Refinding more of AS path part, we get:

anurag@server7:~/test$ grep "24029" latest.txt |awk -F '|' '{print $7}' |awk -F '24029' '{print $1}'|awk -F ' ' '{print $NF}' |sort -u
10201 - Aircel
17439 - Netmagic
17447 - Net4India
18229 - CtrlS Datacenter
24186 - RailTel India
45528 - Tikona Networks
4755 - Tata Comm/VSNL
{18101, - Reliance Comm
anurag@server7:~/test$

Here we get the culprit ASNs. 🙂

So why does this happens?

Mostly it happens due the way filters are controlled in routers. Most of networks open their filters with upstreams to announce their customer routes. Now if customer routes are received via NIXI, they are re-announced as well. So in many of these cases these networks have/had the origination ASN as customer. 

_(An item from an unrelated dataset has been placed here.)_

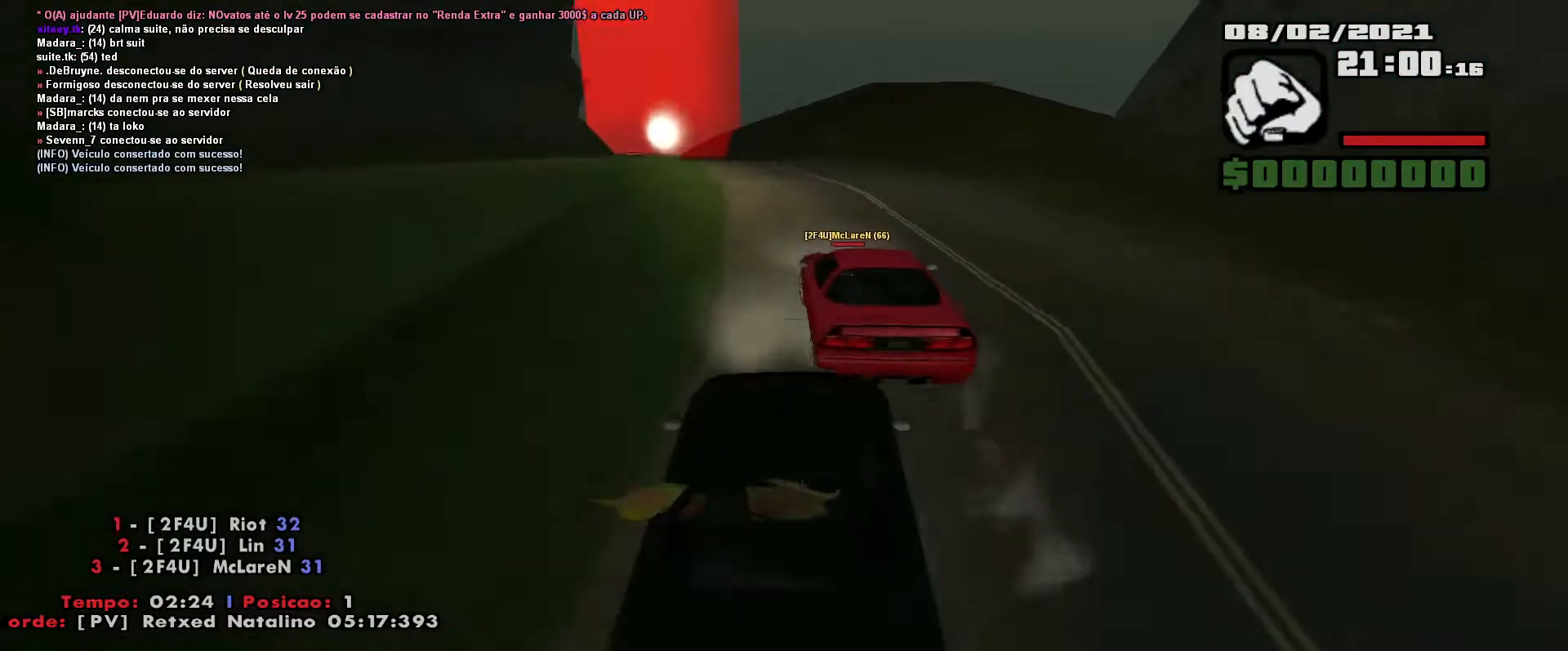
{"keys": ["a", "w"], "events": [[50, "a", "down"], [183, "a", "up"], [300, "a", "down"], [400, "a", "up"], [483, "a", "down"]]}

These are the prefixes which are causing this:

anurag@server7:~/test$ grep "24029" latest.txt |awk -F '|' '{print $6}'|sort -u
103.245.200.0/24
103.27.140.0/22
116.214.114.0/24
123.136.159.0/24
182.48.209.0/24
183.87.210.0/24
183.87.244.0/24
183.87.250.0/24
202.140.137.0/24
202.3.15.0/24
203.119.50.0/24
anurag@server7:~/test$

 

 So that’s all about NIXI route leaks. Wish NIXI becomes a International hub for traffic exchange between Europe/Middle East and East Asia and as per current policy it’s no where around promoting domestic traffic exchange let alone international one! 

 

Disclaimer: I work for an Indian ISP and all comments here are completely personal. In no way it reflects my employers view.